Working with global organisations you notice the different ways culture informs decision-making in teams. Both the culture of the organisation and the society.
A new cross-cultural study (Grossman et al) spanning 3,500+ people in 12 countries and Indigenous villages uncovered something striking: across societies, when faced with a dilemma, people overwhelmingly prefer to start by deliberating privately or trusting their gut. Advice from friends or crowds was a distant second.
The research upends the old East–West assumption:
West = independent → decide alone
East = interdependent → decide with others
In fact, the study shows that self-reliance is universal. What changes across cultures is how strongly people lean inward versus outward.
Where COURAGE comes in
In the Be Braver COURAGE Decision-Making Method we distinguish between the internal process (Checking values, Owning risk, Understanding bias) and the external process (Reaching out, Asking for input, Gathering diverse views).
This study confirms the first step: humans everywhere start internally.
But courage in leadership means not stopping there. Without moving to the external checks, we risk falling prey to bias, ego, or blind spots.
Starting internally isn’t such a bad thing, as long as we:
Know which questions we’re asking,
Recognise that emotions are data, not facts,
Understand that our brains can play tricks on us,
And accept that preferences need balancing with outside perspective
Why ‘going it alone’ isn’t always wisest
Many leaders I work with say they don’t want to ask for advice because they feel it’s their responsibility to make the decision. But this belief confuses responsibility with isolation.
Seeking counsel does not remove responsibility — it strengthens it. It’s how we excel at making the best decisions, because it allows us to test our biases, broaden our perspective, and uncover blind spots.
The GAABS research on decision-making bias echoes this: going it alone often feels more objective than it really is. But courage isn’t about holding decisions tightly to yourself. Courage is the discipline of opening the circle, of inviting others in while still owning the call.
Leaders who rely only on private deliberation may overestimate their objectivity.
By layering COURAGE onto the research, the implication is clear:
Yes, begin privately. Honour the inner voice.

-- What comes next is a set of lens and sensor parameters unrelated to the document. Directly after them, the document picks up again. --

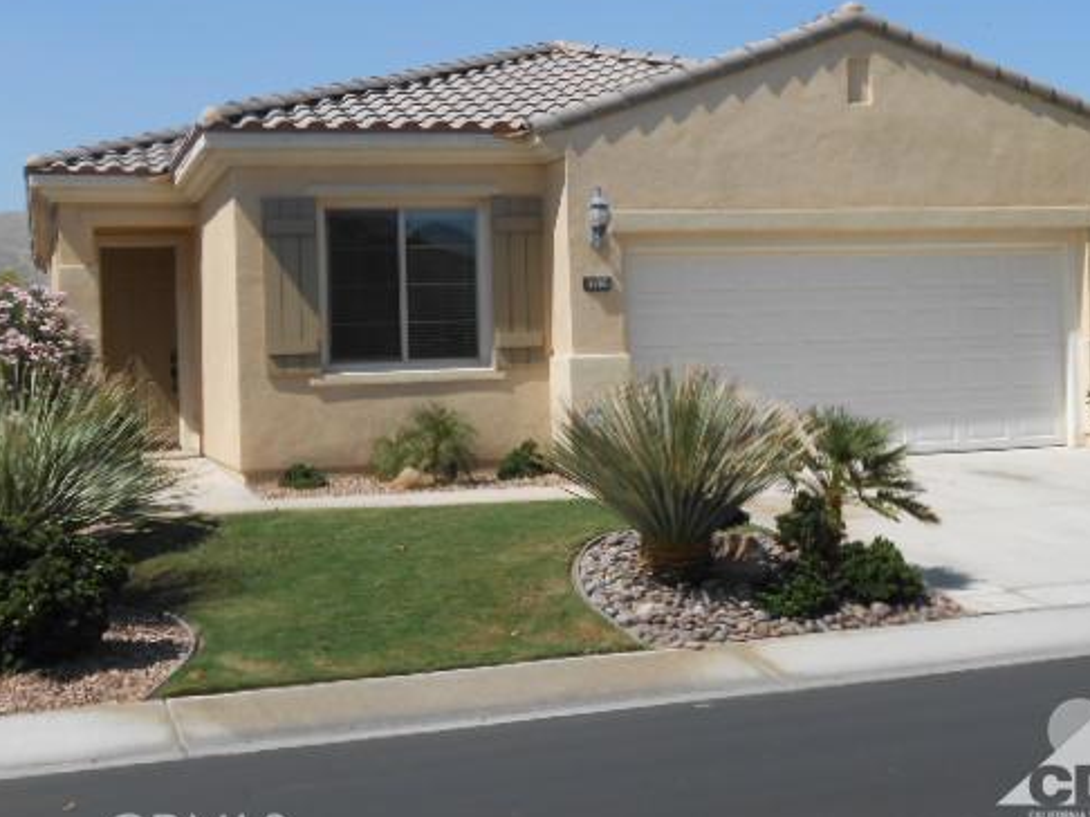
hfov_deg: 33.2
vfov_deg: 25.2
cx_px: 565
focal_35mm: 58
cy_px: 328
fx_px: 1825
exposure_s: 1/800
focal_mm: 7.8
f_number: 4.5
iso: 80
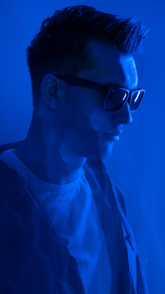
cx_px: 83
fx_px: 700
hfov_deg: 13.4
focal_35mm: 90
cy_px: 148
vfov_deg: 23.7
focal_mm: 85
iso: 640
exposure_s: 1/160
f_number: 2.8
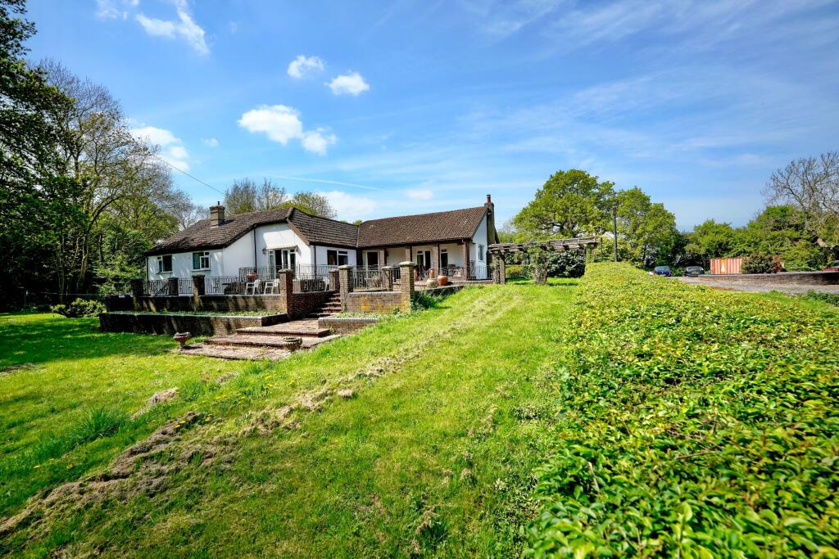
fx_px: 326
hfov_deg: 104.2
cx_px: 420
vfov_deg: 81.2
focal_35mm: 14
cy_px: 280
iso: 125
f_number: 7.1
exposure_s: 1/400
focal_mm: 14
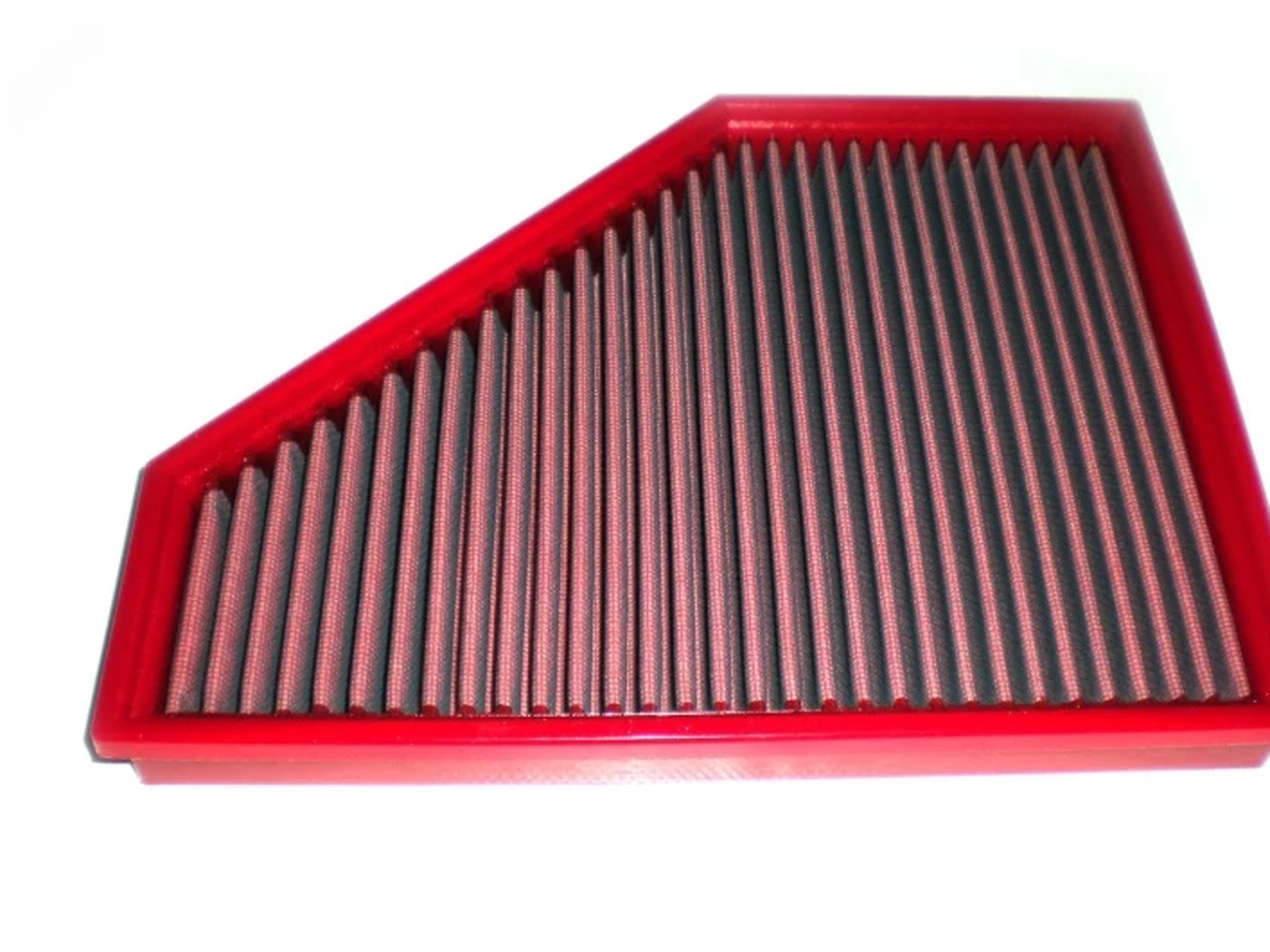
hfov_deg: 43.8
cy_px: 445
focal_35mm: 43
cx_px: 675
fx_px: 1577
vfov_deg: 33.6
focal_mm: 6.3
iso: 64
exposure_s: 1/60
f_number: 3.1
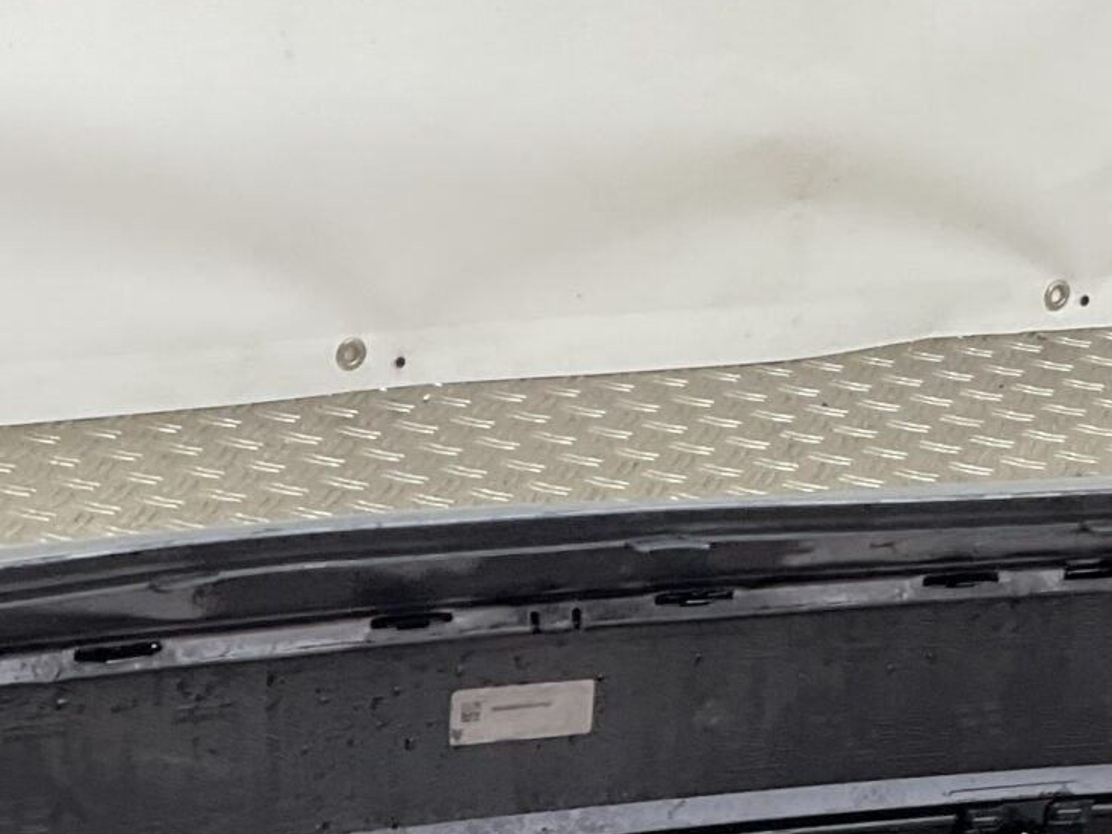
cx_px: 399
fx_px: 3244
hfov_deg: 19.4
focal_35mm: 101
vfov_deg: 14.2
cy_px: 1011
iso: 32
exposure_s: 1/120
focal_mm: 3
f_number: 1.8
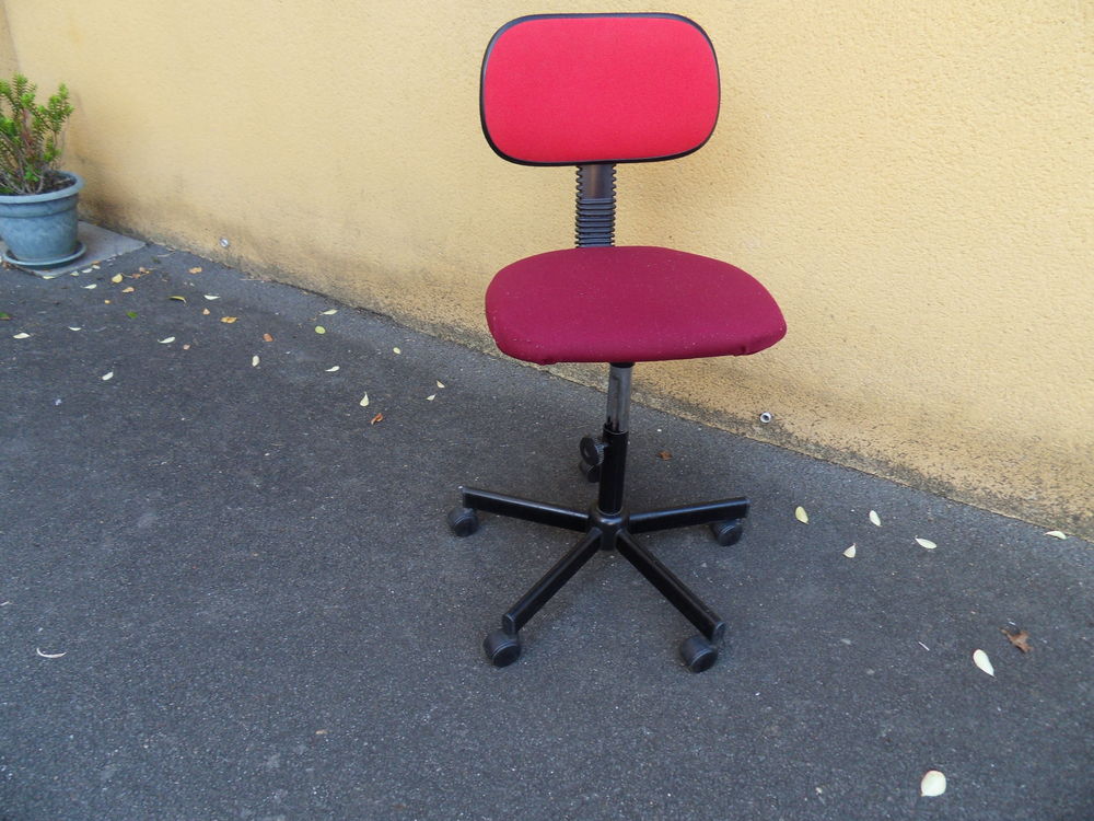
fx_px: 758
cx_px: 547
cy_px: 410
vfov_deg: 56.8
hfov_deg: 71.6
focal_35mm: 24
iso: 80
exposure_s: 1/45
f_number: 3.3
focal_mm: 4.2
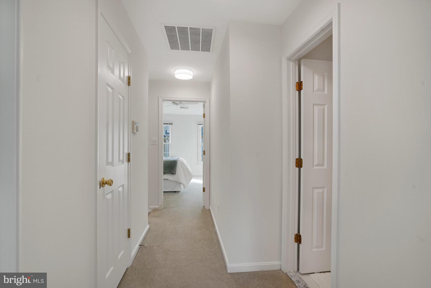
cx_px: 216
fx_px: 192
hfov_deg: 96.7
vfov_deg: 73.8
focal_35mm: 16
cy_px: 144
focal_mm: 16
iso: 1250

But then open up. Courage is the discipline of seeking perspective beyond yourself.
Choose Courage
A simple methodology to improve decision making and increase self awareness
Pulse for leaders
The bravest leaders know that reflection and self awareness is step one. Tuning in to their emotions, checking on their biases, understanding the human risk.
Step two is having the courage to invite challenge, advice, and accountability - and to resist the bias of thinking we already know best.